The poet Mary Oliver writes “When death comes / like the hungry bear in autumn / when death comes and takes all the bright coins from his purse/ to buy me, and snaps his purse shut…I want to step through the door full of curiosity, wondering; what is it going to be like, that cottage of darkness?” 

Ray was in all things curious—new statistical analyses or new techniques, they didn’t faze him—he was young in spirit and mind.  As he passes from this life to the next, I can only imagine him taking that curiosity with him.  None of us knows when our time is up.  Ray’s time feels cut short, but he used his time wisely:  he conducted many studies and wrote many papers (more than 241 by Travis Ryan’s count); he was generous and kind to his students and colleagues; he loved his family dearly; he was respected and loved by many; and Ray was not lost, but found, as you could read at the bottom of each email he sent.  When I think of him I cannot help but smile. 
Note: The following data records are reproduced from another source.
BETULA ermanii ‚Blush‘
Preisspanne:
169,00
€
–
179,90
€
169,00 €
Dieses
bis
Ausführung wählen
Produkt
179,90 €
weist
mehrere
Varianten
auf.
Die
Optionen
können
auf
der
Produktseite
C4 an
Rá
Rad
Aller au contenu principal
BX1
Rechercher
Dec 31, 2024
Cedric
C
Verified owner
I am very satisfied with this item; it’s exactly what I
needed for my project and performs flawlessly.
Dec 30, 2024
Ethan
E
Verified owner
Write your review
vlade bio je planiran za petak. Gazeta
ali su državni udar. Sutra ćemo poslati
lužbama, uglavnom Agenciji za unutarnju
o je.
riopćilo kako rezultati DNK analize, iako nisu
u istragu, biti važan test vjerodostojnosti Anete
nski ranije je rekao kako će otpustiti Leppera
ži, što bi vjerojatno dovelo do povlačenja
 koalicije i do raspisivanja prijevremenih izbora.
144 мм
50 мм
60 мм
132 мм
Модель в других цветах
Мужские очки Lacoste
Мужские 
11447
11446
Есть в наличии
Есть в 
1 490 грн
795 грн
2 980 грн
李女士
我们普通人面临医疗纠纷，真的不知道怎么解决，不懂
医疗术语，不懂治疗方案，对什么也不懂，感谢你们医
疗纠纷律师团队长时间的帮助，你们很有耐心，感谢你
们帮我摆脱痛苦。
When I picture Ray, I imagine him keeping the path to that great wetland in the sky clear for each of us, and when our time comes and we see him again—he will be standing there, either in waders or khakis and striped button down shirt, I’m not sure which—he will call us each by name as enthusiastically as he did when anyone walked in the lab and we will know we’ve come to the right place.   

Tuesday, April 14, 2015

Singing to the Choir

Miami University's Men's Glee Club
(Which included one of our Conservation Biology students!)
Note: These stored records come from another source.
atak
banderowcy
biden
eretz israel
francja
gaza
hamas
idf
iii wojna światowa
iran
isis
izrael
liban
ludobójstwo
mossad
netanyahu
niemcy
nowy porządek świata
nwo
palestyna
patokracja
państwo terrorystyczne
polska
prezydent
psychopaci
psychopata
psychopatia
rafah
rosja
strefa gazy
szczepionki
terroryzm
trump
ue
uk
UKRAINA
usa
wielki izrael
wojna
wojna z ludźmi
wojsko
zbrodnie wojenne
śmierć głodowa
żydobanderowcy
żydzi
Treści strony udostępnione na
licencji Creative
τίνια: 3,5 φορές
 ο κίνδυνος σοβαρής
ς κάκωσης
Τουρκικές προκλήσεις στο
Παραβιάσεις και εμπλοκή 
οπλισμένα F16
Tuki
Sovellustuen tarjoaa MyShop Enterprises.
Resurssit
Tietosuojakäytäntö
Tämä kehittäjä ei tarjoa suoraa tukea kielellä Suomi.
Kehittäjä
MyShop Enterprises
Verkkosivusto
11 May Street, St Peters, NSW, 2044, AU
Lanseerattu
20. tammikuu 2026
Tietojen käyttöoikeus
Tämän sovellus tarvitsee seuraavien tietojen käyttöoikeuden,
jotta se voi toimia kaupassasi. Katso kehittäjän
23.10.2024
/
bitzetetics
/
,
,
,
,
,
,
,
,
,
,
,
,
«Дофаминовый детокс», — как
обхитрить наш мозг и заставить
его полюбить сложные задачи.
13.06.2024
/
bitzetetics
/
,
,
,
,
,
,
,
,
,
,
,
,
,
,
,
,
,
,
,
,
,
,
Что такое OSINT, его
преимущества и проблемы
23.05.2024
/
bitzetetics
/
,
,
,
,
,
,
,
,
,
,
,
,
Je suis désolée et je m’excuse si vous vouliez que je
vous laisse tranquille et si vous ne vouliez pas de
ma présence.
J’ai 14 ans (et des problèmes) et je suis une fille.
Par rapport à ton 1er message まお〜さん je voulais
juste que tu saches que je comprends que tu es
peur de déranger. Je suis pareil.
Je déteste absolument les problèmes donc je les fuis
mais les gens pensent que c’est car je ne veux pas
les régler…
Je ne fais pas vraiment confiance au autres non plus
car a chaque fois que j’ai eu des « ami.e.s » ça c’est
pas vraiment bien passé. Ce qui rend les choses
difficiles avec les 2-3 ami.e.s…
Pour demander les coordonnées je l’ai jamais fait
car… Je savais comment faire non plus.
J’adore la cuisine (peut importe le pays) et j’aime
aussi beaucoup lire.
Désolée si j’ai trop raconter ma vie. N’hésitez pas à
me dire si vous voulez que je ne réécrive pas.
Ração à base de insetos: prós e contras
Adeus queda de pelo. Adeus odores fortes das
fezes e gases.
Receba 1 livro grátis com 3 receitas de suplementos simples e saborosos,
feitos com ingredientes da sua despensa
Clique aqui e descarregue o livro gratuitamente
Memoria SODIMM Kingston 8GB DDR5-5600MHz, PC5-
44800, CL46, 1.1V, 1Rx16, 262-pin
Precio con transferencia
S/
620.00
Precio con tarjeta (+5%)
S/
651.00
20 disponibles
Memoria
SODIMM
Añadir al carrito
I have spent the last few years thinking about ways we science-types can successfully reach out to non-science types to get them interested and concerned about the biodiversity crisis.  We’re at the beginning of the sixth mass extinction event and we’re missing it because we’re scrolling through our emails and tweeting about our bargain find on unnecessary plastic objects.  How do you capture people’s attention in a meaningful way?  Bill McKibben’s talk and my conservation biology class’s response to his talk has me thinking though about the value of singing to the choir.  I have often worried that all we mostly do in science outreach is sing to the choir.  But, the choir likes music, whether making it or listening to it.  Before most of these students went to Bill McKibben’s talk, none of them needed convincing that climate change was their reality.  They had the basic information.  What they didn’t have, necessarily, was the steps to a solution to a problem so large and overwhelming, or the inspiration to take those steps.  But, at McKibben's talk they received a little of both from a yodeler high on the mountaintop. The choir can use a little inspiration once in a while—and perhaps for people working on and thinking about the fate of biodiversity in the Anthropocene, we forget that we desperately need a little singing (or yodeling). 
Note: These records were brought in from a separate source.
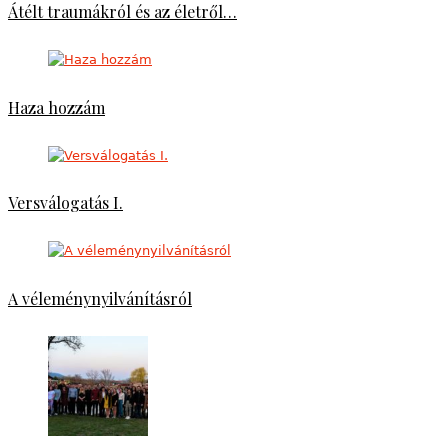
Átélt traumákról és az életről…
Haza hozzám
Versválogatás I.
A véleménynyilvánításról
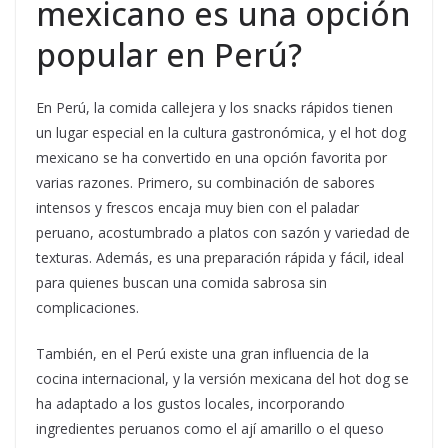
mexicano es una opción
popular en Perú?
En Perú, la comida callejera y los snacks rápidos tienen
un lugar especial en la cultura gastronómica, y el hot dog
mexicano se ha convertido en una opción favorita por
varias razones. Primero, su combinación de sabores
intensos y frescos encaja muy bien con el paladar
peruano, acostumbrado a platos con sazón y variedad de
texturas. Además, es una preparación rápida y fácil, ideal
para quienes buscan una comida sabrosa sin
complicaciones.
También, en el Perú existe una gran influencia de la
cocina internacional, y la versión mexicana del hot dog se
ha adaptado a los gustos locales, incorporando
ingredientes peruanos como el ají amarillo o el queso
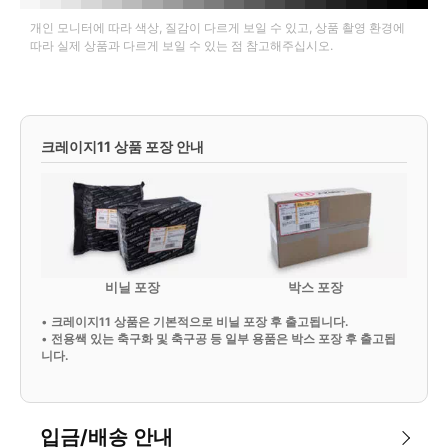
개인 모니터에 따라 색상, 질감이 다르게 보일 수 있고, 상품 촬영 환경에
따라 실제 상품과 다르게 보일 수 있는 점 참고해주십시오.
크레이지11 상품 포장 안내
비닐 포장
박스 포장
•
크레이지11 상품은 기본적으로 비닐 포장 후 출고됩니다.
•
전용쌕 있는 축구화 및 축구공 등 일부 용품은 박스 포장 후 출고됩
니다.
입금/배송 안내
My choir (my class…no one would let me in a real choir and for good reason) was inspired by McKibben founding 350.org with 7 undergrads and himself where each student took on one continent to find people committed to reducing carbon dioxide to 350 ppm. One undergrad for one continent!  And it was sufficient!  They were interested to hear about the divestment movement (like Ashley) and how students and “grown-ups” have gone to jail over their protests demanding for energy change (like Caroline). They were moved by pictures of people around the world with their signs for 350 (like Amanda). When Bill McKibben talks, the crowds he draws may in large part be from the choir, but still, I've gotta say, even though we didn't know we were longing for them, we loved the tunes.